··· Supplied data

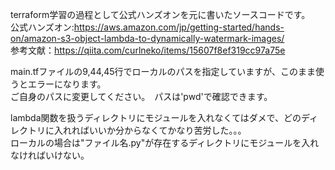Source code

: terraform学習の過程として公式ハンズオンを元に書いたソースコードです。   
公式ハンズオン:https://aws.amazon.com/jp/getting-started/hands-on/amazon-s3-object-lambda-to-dynamically-watermark-images/  
参考文献：https://qiita.com/curlneko/items/15607f8ef319cc97a75e  
  
main.tfファイルの9,44,45行でローカルのパスを指定していますが、このまま使うとエラーになります。  
ご自身のパスに変更してください。　パスは'pwd'で確認できます。  

  lambda関数を扱うディレクトリにモジュールを入れなくてはダメで、どのディレクトリに入れればいいか分からなくてかなり苦労した。。。  
  ローカルの場合は"ファイル名.py"が存在するディレクトリにモジュールを入れなければいけない。
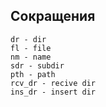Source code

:## Сокращения

    dr - dir
    fl - file
    nm - name
    sdr - subdir
    pth - path
    rcv_dr - recive dir
    ins_dr - insert dir
    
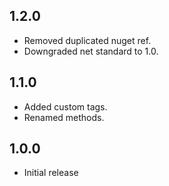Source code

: ## 1.2.0
- Removed duplicated nuget ref.
- Downgraded net standard to 1.0.

## 1.1.0
- Added custom tags.
- Renamed methods.

## 1.0.0
- Initial release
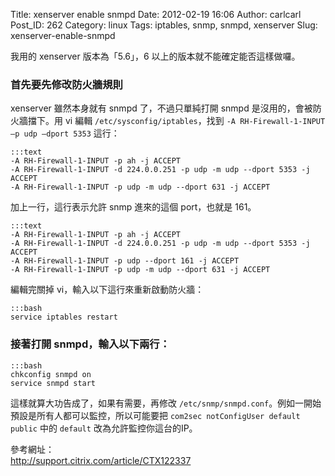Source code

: Title: xenserver enable snmpd
Date: 2012-02-19 16:06
Author: carlcarl
Post_ID: 262
Category: linux
Tags: iptables, snmp, snmpd, xenserver
Slug: xenserver-enable-snmpd

我用的 xenserver 版本為「5.6」，6 以上的版本就不能確定能否這樣做囉。

### 首先要先修改防火牆規則
xenserver 雖然本身就有 snmpd 了，不過只單純打開 snmpd 是沒用的，會被防火牆擋下。用 vi
    編輯 `/etc/sysconfig/iptables`，找到 `-A RH-Firewall-1-INPUT –p udp
    –dport 5353` 這行：

	:::text
	-A RH-Firewall-1-INPUT -p ah -j ACCEPT
	-A RH-Firewall-1-INPUT -d 224.0.0.251 -p udp -m udp --dport 5353 -j ACCEPT
	-A RH-Firewall-1-INPUT -p udp -m udp --dport 631 -j ACCEPT


加上一行，這行表示允許 snmp 進來的這個 port，也就是 161。

	:::text
	-A RH-Firewall-1-INPUT -p ah -j ACCEPT
	-A RH-Firewall-1-INPUT -d 224.0.0.251 -p udp -m udp --dport 5353 -j ACCEPT
	-A RH-Firewall-1-INPUT -p udp --dport 161 -j ACCEPT
	-A RH-Firewall-1-INPUT -p udp -m udp --dport 631 -j ACCEPT

編輯完關掉 vi，輸入以下這行來重新啟動防火牆：

	:::bash
	service iptables restart


### 接著打開 snmpd，輸入以下兩行：

	:::bash
	chkconfig snmpd on
	service snmpd start


這樣就算大功告成了，如果有需要，再修改 `/etc/snmp/snmpd.conf`。例如一開始預設是所有人都可以監控，所以可能要把 `com2sec
notConfigUser default public` 中的 `default` 改為允許監控你這台的IP。

參考網址：  
<http://support.citrix.com/article/CTX122337>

······

To-do item :: Find each line in the entries above that contains the string "enable" and copy it out in full. Uppercase and lowercase count as different letters.

Answer to this problem ::
: Title: xenserver enable snmpd
Slug: xenserver-enable-snmpd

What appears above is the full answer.